TASK OBJECTIVE =
Your answer should be an exact copy of the lines from the start of the entries to the line containing "1. Garez le", both included.

EXERCISE DATA =
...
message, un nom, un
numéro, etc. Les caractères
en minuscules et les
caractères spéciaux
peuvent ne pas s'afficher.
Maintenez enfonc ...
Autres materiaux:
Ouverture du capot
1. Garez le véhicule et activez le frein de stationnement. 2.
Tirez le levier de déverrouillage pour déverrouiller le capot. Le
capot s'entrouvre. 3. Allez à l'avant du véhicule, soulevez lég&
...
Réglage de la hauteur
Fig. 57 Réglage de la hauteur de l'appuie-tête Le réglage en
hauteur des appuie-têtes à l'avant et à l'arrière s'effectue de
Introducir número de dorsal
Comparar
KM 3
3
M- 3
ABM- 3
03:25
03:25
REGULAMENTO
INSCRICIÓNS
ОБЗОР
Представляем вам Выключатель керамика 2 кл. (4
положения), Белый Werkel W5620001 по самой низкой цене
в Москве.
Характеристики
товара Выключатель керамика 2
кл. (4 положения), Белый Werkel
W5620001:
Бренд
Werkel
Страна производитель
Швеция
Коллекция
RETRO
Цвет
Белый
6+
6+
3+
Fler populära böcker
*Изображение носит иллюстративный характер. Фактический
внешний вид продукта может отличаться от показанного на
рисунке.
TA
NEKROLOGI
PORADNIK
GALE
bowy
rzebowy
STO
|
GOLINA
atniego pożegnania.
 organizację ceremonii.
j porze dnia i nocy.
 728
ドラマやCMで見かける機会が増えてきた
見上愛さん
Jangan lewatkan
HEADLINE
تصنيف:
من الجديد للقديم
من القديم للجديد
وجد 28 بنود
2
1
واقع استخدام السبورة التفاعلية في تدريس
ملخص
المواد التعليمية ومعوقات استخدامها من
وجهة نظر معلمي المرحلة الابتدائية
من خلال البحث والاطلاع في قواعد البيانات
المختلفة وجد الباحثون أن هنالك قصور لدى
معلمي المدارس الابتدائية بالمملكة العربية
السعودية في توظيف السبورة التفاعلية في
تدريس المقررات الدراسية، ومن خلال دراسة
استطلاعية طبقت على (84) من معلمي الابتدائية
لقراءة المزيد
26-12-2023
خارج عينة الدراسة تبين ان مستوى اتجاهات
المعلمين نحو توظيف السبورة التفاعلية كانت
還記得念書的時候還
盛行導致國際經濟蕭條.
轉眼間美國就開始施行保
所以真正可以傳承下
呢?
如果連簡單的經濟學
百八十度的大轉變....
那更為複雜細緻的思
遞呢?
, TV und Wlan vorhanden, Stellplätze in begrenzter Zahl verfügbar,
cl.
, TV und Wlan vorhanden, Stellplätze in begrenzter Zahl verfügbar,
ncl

SOLUTION TO THE PROBLEM =
...
message, un nom, un
numéro, etc. Les caractères
en minuscules et les
caractères spéciaux
peuvent ne pas s'afficher.
Maintenez enfonc ...
Autres materiaux:
Ouverture du capot
1. Garez le véhicule et activez le frein de stationnement. 2.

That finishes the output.